:: Task instructions ::
Reproduce these records with each "middleware instances" changed to "middleware components" and everything else left unchanged. Omit the pictures.

....

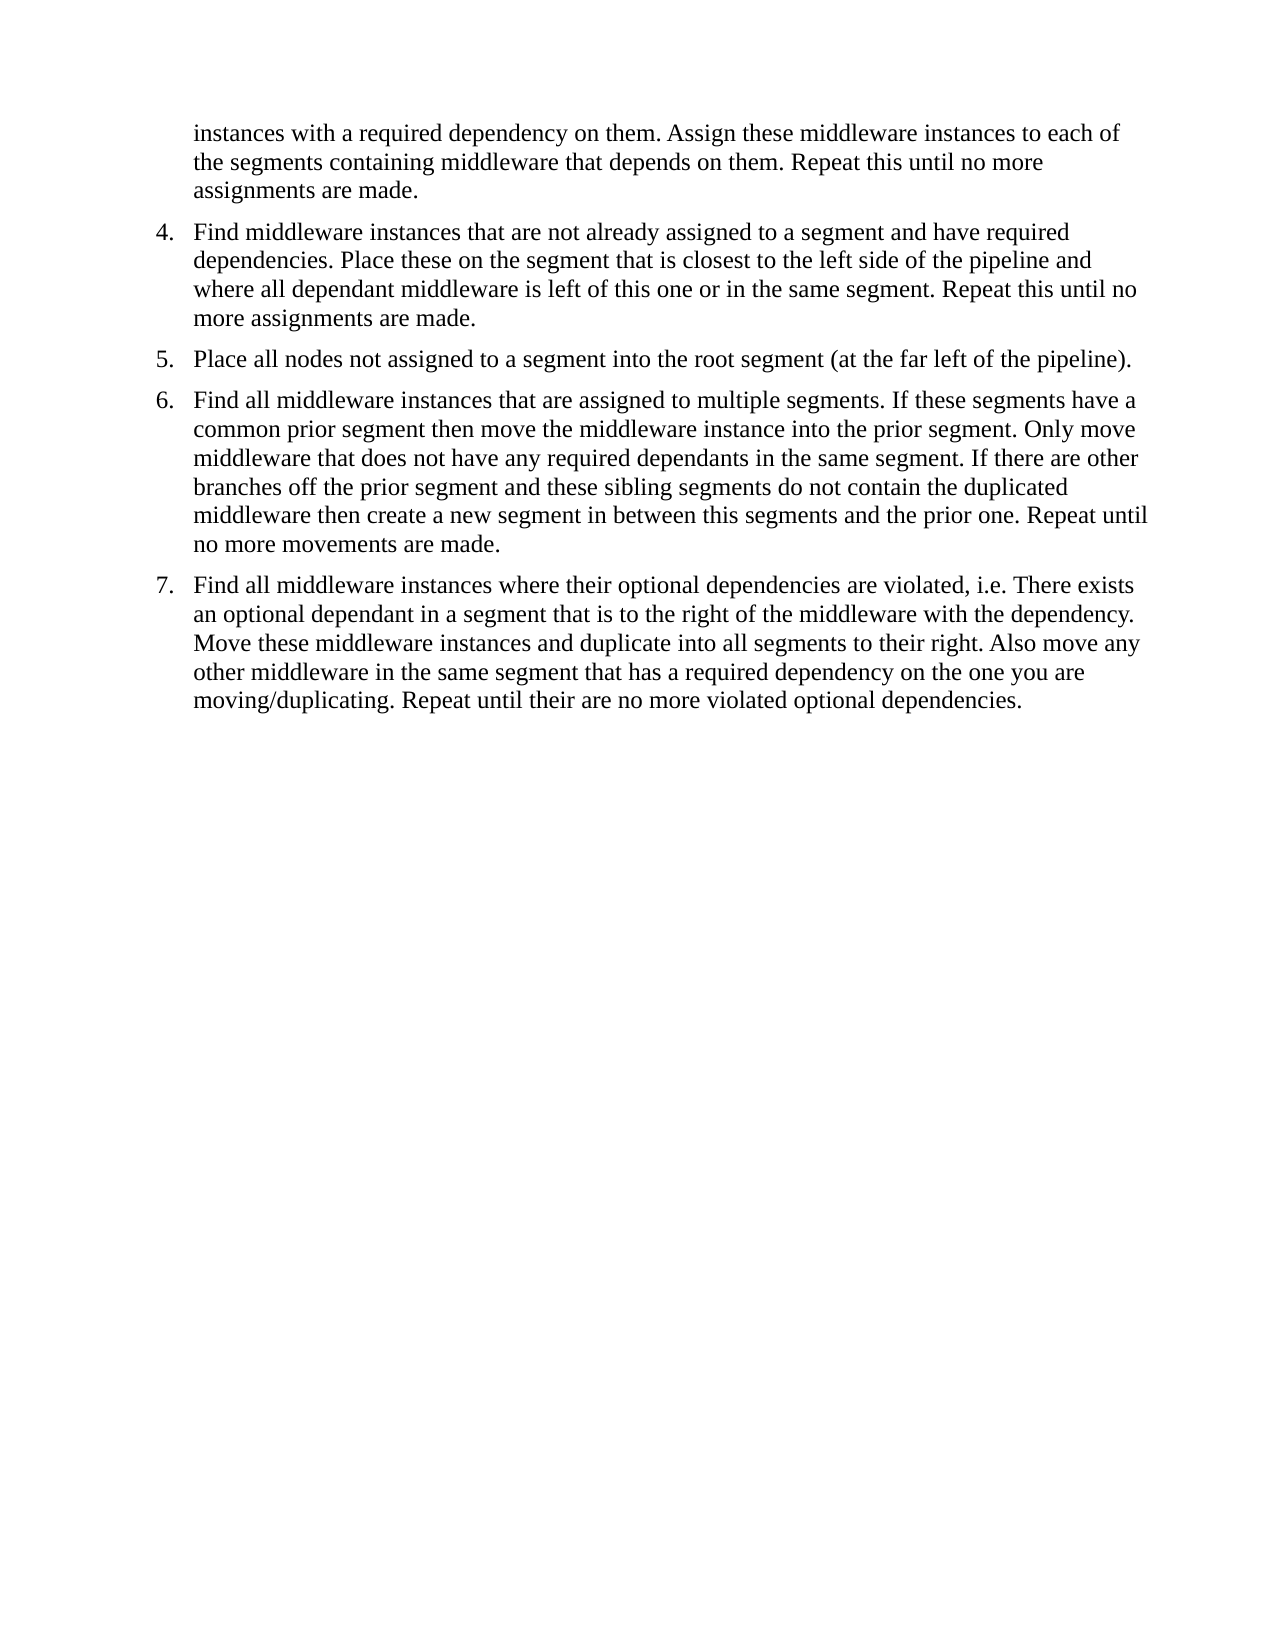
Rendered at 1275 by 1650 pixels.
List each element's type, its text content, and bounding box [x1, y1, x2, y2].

list instances with a required dependency on them. Assign these middleware instances to each of the segments containing middleware that depends on them. Repeat this until no more assignments are made. [156, 118, 1157, 204]
list Find all middleware instances that are assigned to multiple segments. If these segments have a common prior segment then move the middleware instance into the prior segment. Only move middleware that does not have any required dependants in the same segment. If there are other branches off the prior segment and these sibling segments do not contain the duplicated middleware then create a new segment in between this segments and the prior one. Repeat until no more movements are made. [156, 386, 1157, 558]
list Place all nodes not assigned to a segment into the root segment (at the far left of the pipeline). [156, 344, 1157, 373]
list Find middleware instances that are not already assigned to a segment and have required dependencies. Place these on the segment that is closest to the left side of the pipeline and where all dependant middleware is left of this one or in the same segment. Repeat this until no more assignments are made. [156, 217, 1157, 332]
list Find all middleware instances where their optional dependencies are violated, i.e. There exists an optional dependant in a segment that is to the right of the middleware with the dependency. Move these middleware instances and duplicate into all segments to their right. Also move any other middleware in the same segment that has a required dependency on the one you are moving/duplicating. Repeat until their are no more violated optional dependencies. [156, 571, 1157, 714]
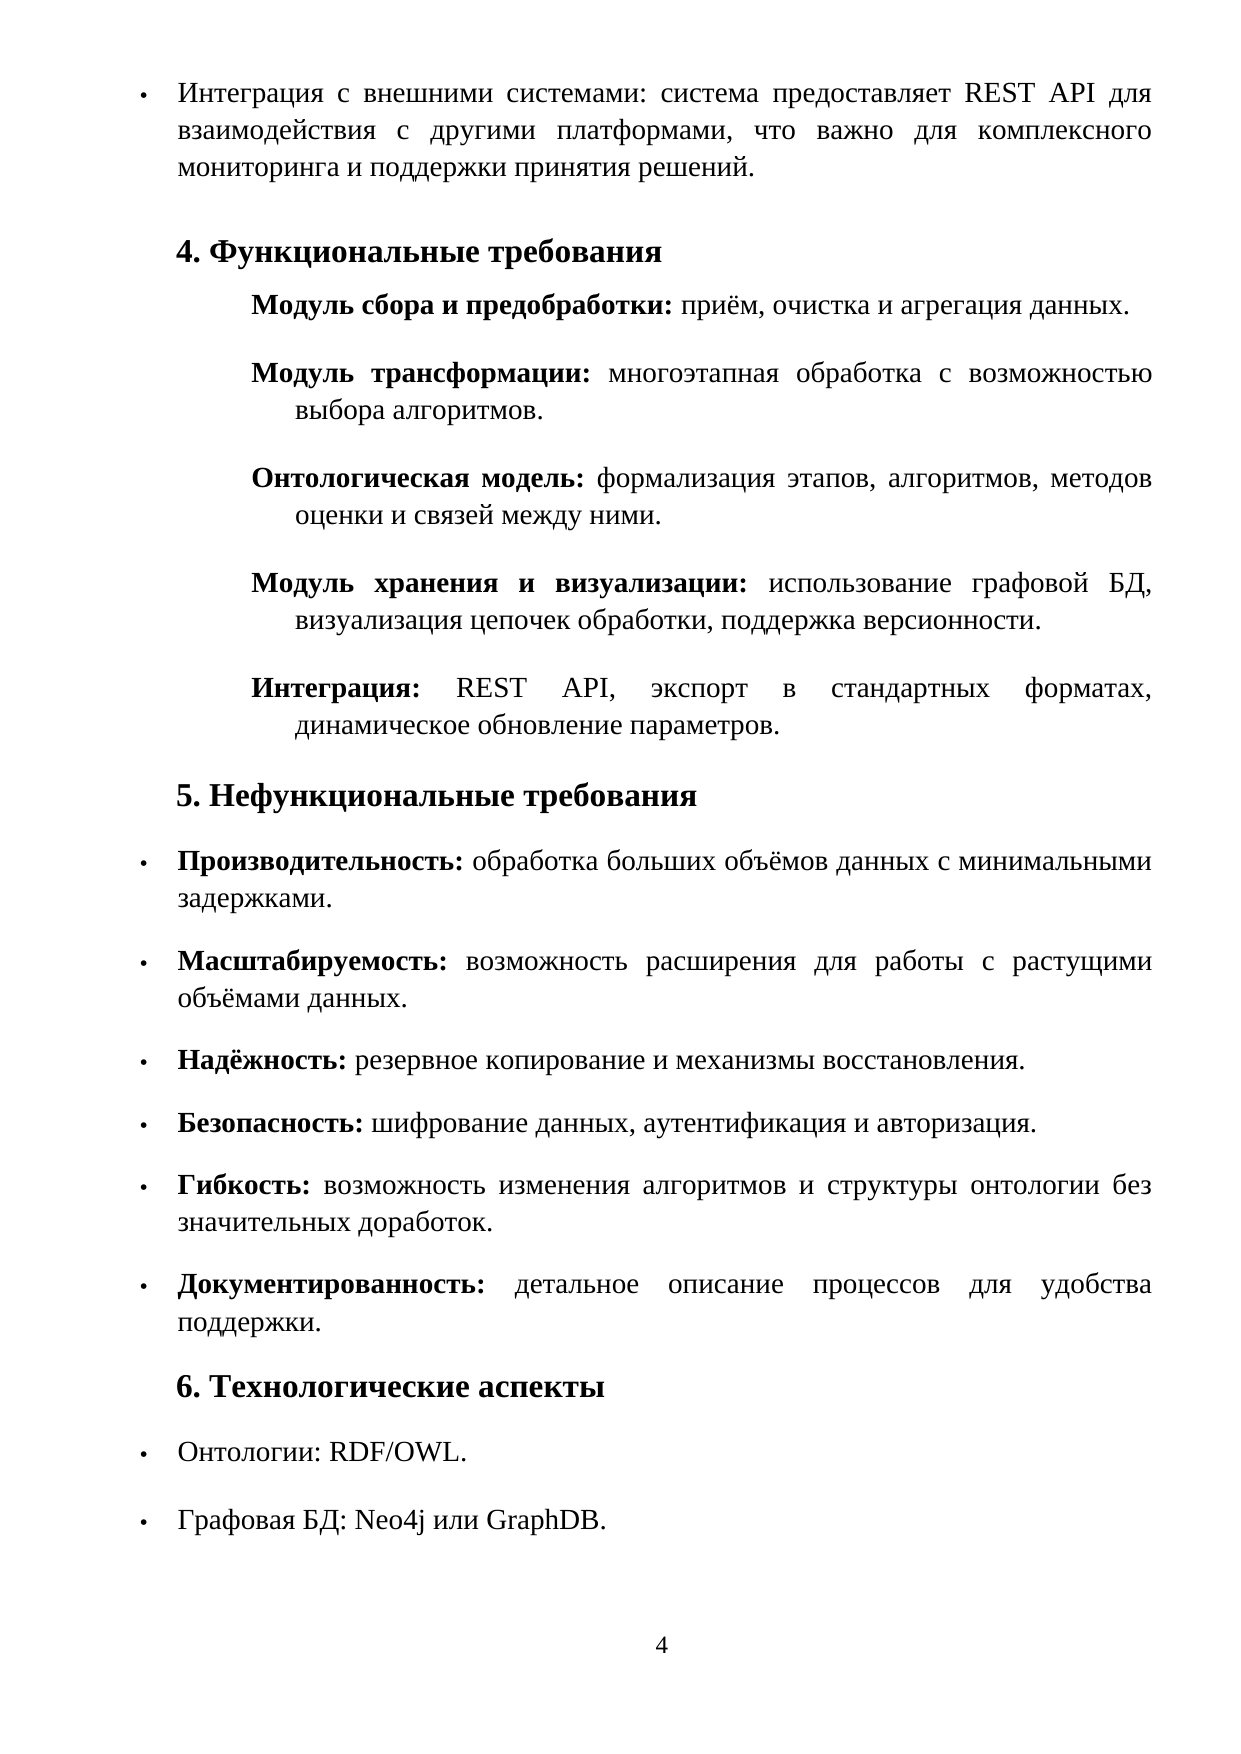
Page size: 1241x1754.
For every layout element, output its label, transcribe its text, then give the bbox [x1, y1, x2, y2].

list Производительность: обработка больших объёмов данных с минимальными задержками. [140, 843, 1153, 914]
subtitle Технологические аспекты [176, 1366, 1159, 1404]
text Онтологическая модель: формализация этапов, алгоритмов, методов оценки и связей между ними. [251, 460, 1153, 531]
list Гибкость: возможность изменения алгоритмов и структуры онтологии без значительных доработок. [140, 1167, 1153, 1238]
text Интеграция: REST API, экспорт в стандартных форматах, динамическое обновление параметров. [251, 670, 1153, 741]
list Онтологии: RDF/OWL. [140, 1434, 1153, 1468]
list Графовая БД: Neo4j или GraphDB. [140, 1502, 1153, 1536]
list Надёжность: резервное копирование и механизмы восстановления. [140, 1042, 1153, 1076]
text Модуль сбора и предобработки: приём, очистка и агрегация данных. [251, 287, 1153, 320]
subtitle Нефункциональные требования [176, 775, 1159, 813]
text Модуль хранения и визуализации: использование графовой БД, визуализация цепочек обработки, поддержка версионности. [251, 565, 1153, 636]
list Безопасность: шифрование данных, аутентификация и авторизация. [140, 1105, 1153, 1138]
list Интеграция с внешними системами: система предоставляет REST API для взаимодействия с другими платформами, что важно для комплексного мониторинга и поддержки принятия решений. [140, 75, 1153, 183]
list Масштабируемость: возможность расширения для работы с растущими объёмами данных. [140, 943, 1153, 1013]
list Документированность: детальное описание процессов для удобства поддержки. [140, 1267, 1153, 1337]
subtitle Функциональные требования [176, 232, 1159, 270]
text Модуль трансформации: многоэтапная обработка с возможностью выбора алгоритмов. [251, 355, 1153, 426]
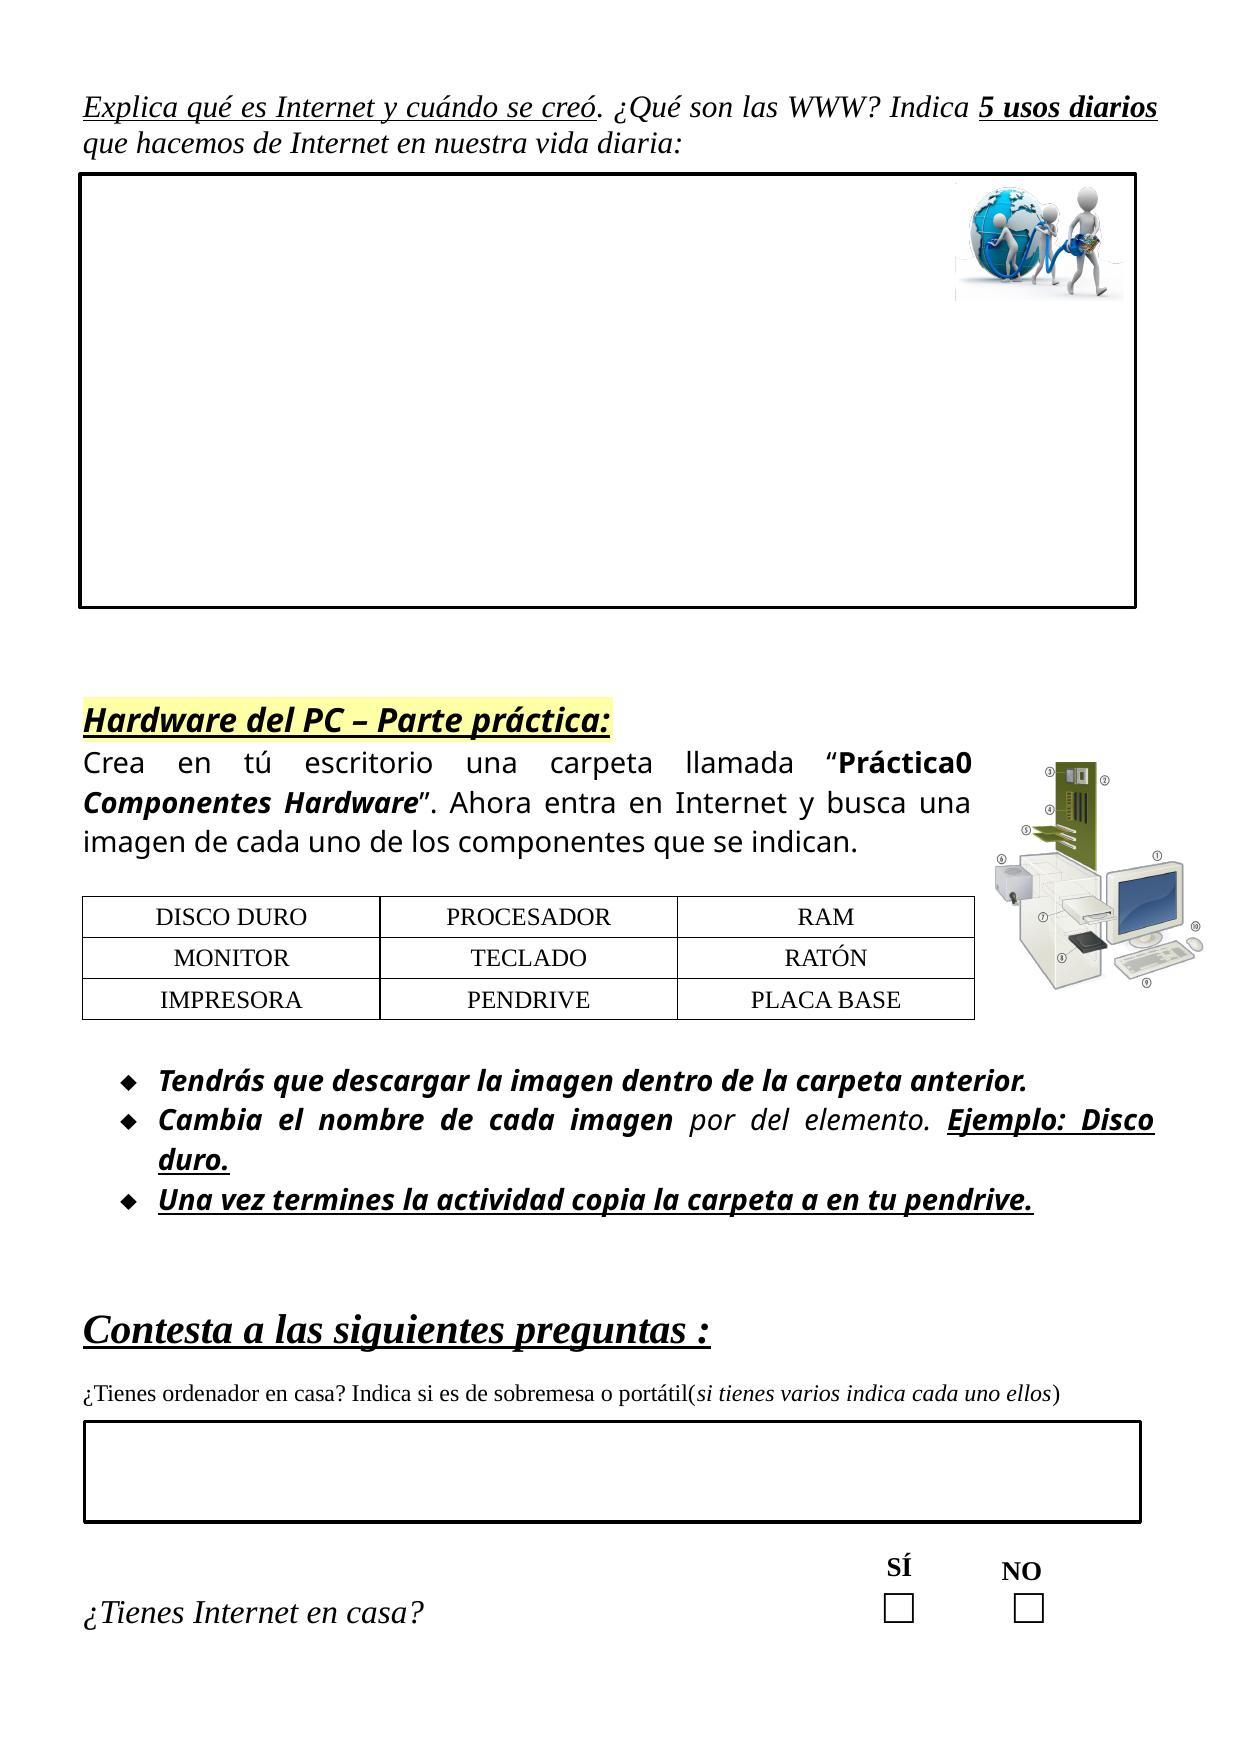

....

:: Complete answer ::
Rendered at 1275 by 1650 pixels.
List each element's type, its text content, and bounding box [x1, y1, x2, y2].

list instances with a required dependency on them. Assign these middleware components to each of the segments containing middleware that depends on them. Repeat this until no more assignments are made. [156, 118, 1157, 204]
list Find all middleware components that are assigned to multiple segments. If these segments have a common prior segment then move the middleware instance into the prior segment. Only move middleware that does not have any required dependants in the same segment. If there are other branches off the prior segment and these sibling segments do not contain the duplicated middleware then create a new segment in between this segments and the prior one. Repeat until no more movements are made. [156, 386, 1157, 558]
list Place all nodes not assigned to a segment into the root segment (at the far left of the pipeline). [156, 344, 1157, 373]
list Find middleware components that are not already assigned to a segment and have required dependencies. Place these on the segment that is closest to the left side of the pipeline and where all dependant middleware is left of this one or in the same segment. Repeat this until no more assignments are made. [156, 217, 1157, 332]
list Find all middleware components where their optional dependencies are violated, i.e. There exists an optional dependant in a segment that is to the right of the middleware with the dependency. Move these middleware components and duplicate into all segments to their right. Also move any other middleware in the same segment that has a required dependency on the one you are moving/duplicating. Repeat until their are no more violated optional dependencies. [156, 571, 1157, 714]
Page size: 1241x1754.
For every layout element, output its label, transcribe its text, then give the bbox [x1, y1, x2, y2].

list Производительность: обработка больших объёмов данных с минимальными задержками. [140, 843, 1153, 914]
subtitle Технологические аспекты [176, 1366, 1159, 1404]
text Онтологическая модель: формализация этапов, алгоритмов, методов оценки и связей между ними. [251, 460, 1153, 531]
list Гибкость: возможность изменения алгоритмов и структуры онтологии без значительных доработок. [140, 1167, 1153, 1238]
text Интеграция: REST API, экспорт в стандартных форматах, динамическое обновление параметров. [251, 670, 1153, 741]
list Онтологии: RDF/OWL. [140, 1434, 1153, 1468]
list Графовая БД: Neo4j или GraphDB. [140, 1502, 1153, 1536]
list Надёжность: резервное копирование и механизмы восстановления. [140, 1042, 1153, 1076]
text Модуль сбора и предобработки: приём, очистка и агрегация данных. [251, 287, 1153, 320]
subtitle Нефункциональные требования [176, 775, 1159, 813]
text Модуль хранения и визуализации: использование графовой БД, визуализация цепочек обработки, поддержка версионности. [251, 565, 1153, 636]
list Безопасность: шифрование данных, аутентификация и авторизация. [140, 1105, 1153, 1138]
list Интеграция с внешними системами: система предоставляет REST API для взаимодействия с другими платформами, что важно для комплексного мониторинга и поддержки принятия решений. [140, 75, 1153, 183]
list Масштабируемость: возможность расширения для работы с растущими объёмами данных. [140, 943, 1153, 1013]
list Документированность: детальное описание процессов для удобства поддержки. [140, 1267, 1153, 1337]
subtitle Функциональные требования [176, 232, 1159, 270]
text Модуль трансформации: многоэтапная обработка с возможностью выбора алгоритмов. [251, 355, 1153, 426]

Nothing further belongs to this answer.